Suppose somebody has some firearms hocked at a pawn shop. He can never seem to get up the cash to retrieve them, but goes in every 90 days (or whatever the contract states), pays the interest and extends the loan.

After doing this for some time, he has a momentary lapse of reason (or onset of stupidity) and earns himself a lifetime "prohibited person" status.

If he can't afford to retrieve the firearms and properly transfer them, what happens to the firearms? I can't see the pawnbroker turning them over to LE without compensation, and if the interest is paid under a valid loan contract, the pawnbroker doesn't "own" them at that point anyway.

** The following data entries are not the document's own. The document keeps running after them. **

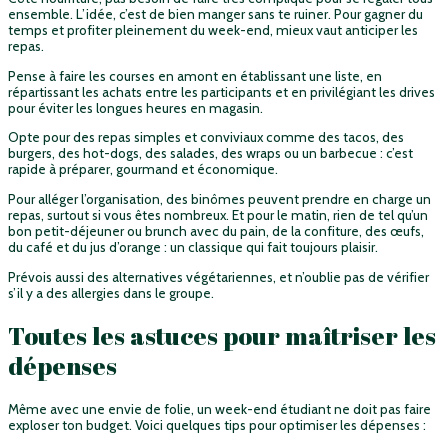
ensemble. L’idée, c’est de bien manger sans te ruiner. Pour gagner du
temps et profiter pleinement du week-end, mieux vaut anticiper les
repas.
Pense à faire les courses en amont en établissant une liste, en
répartissant les achats entre les participants et en privilégiant les drives
pour éviter les longues heures en magasin.
Opte pour des repas simples et conviviaux comme des tacos, des
burgers, des hot-dogs, des salades, des wraps ou un barbecue : c’est
rapide à préparer, gourmand et économique.
Pour alléger l’organisation, des binômes peuvent prendre en charge un
repas, surtout si vous êtes nombreux. Et pour le matin, rien de tel qu’un
bon petit-déjeuner ou brunch avec du pain, de la confiture, des œufs,
du café et du jus d’orange : un classique qui fait toujours plaisir.
Prévois aussi des alternatives végétariennes, et n’oublie pas de vérifier
s’il y a des allergies dans le groupe.
Toutes les astuces pour maîtriser les
dépenses
Même avec une envie de folie, un week-end étudiant ne doit pas faire
exploser ton budget. Voici quelques tips pour optimiser les dépenses :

Would LE seize the weapons, requiring the pawnbroker to sue the gun owner for compensation?

jtmkinsd
02-06-2011, 6:05 PM
Once he lets a pawn expire, the property goes to the pawnbroker. I'm sure the pawnbroker wouldn't mind him continually paying the interest for a long period of time, but to what end? Why not pay the pawn off, and work a consignment deal with the pawnbroker?

Dutch3
02-06-2011, 6:27 PM
Once he lets a pawn expire, the property goes to the pawnbroker. I'm sure the pawnbroker wouldn't mind him continually paying the interest for a long period of time, but to what end? Why not pay the pawn off, and work a consignment deal with the pawnbroker?

Because he can't afford to pay the loan off. Works in construction, poor economy, etc.

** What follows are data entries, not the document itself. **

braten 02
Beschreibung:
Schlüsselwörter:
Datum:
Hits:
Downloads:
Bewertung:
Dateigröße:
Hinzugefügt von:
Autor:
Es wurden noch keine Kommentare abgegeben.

I suppose the easiest thing to do would be to default on the loan, and the pawnbroker would then dispose of the guns.

Being that he was required to immediately transfer/dispose of the firearms upon his conviction, but unable to regain possession to do so, I am just curious as to how the situation would be viewed from legal standpoint.

jtmkinsd
02-06-2011, 6:37 PM
Because he can't afford to pay the loan off. Works in construction, poor economy, etc.

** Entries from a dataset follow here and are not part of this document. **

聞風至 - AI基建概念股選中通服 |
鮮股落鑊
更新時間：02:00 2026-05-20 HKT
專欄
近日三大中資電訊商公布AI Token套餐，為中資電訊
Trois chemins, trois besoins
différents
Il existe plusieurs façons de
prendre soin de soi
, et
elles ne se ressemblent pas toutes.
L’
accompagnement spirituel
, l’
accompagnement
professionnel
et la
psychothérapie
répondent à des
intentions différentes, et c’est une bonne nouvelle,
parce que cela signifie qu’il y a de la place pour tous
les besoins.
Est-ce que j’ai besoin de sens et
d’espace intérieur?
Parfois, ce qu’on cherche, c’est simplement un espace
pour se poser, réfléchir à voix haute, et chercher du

I suppose the easiest thing to do would be to default on the loan, and the pawnbroker would then dispose of the guns.

Being that he was required to immediately transfer/dispose of the firearms upon his conviction, but unable to regain possession to do so, I am just curious as to how the situation would be viewed from legal standpoint.

Well, he's SOL if he can't come up with the money...If he has a good relationship with the pawnbroker he should inform the guy what's going on and see if he can work a deal. Wouldn't hurt to ask.

Dutch3
02-06-2011, 7:01 PM
Well, he's SOL if he can't come up with the money...If he has a good relationship with the pawnbroker he should inform the guy what's going on and see if he can work a deal. Wouldn't hurt to ask.

That is a possibility. He may have already worked something out (he hasn't offered any info and I haven't asked). I have known him for about 40 years. He was convicted about a year ago.

I am just hoping that the situation as it was did not expose him to an additional charge of "felon in possession", even though he was unable to do anything about it and the firearms haven't been in his physical possession for years.

BigDogatPlay
02-06-2011, 7:15 PM
If the pawnbroker took a firearm in, then they would have to have an FFL, so far as I know. Those guns would become inventory once the loan defaults, just like any other gun an FFL holding pawnbroker loans money on.

My non-lawyerly opinion is that so long as the guns stay in the hands of the pawnbroker as collateral against a loan, then there is no potential of a felon in possession. Unless of course that person is going in and fondling his collateral when he pays on the interest to keep the loan alive.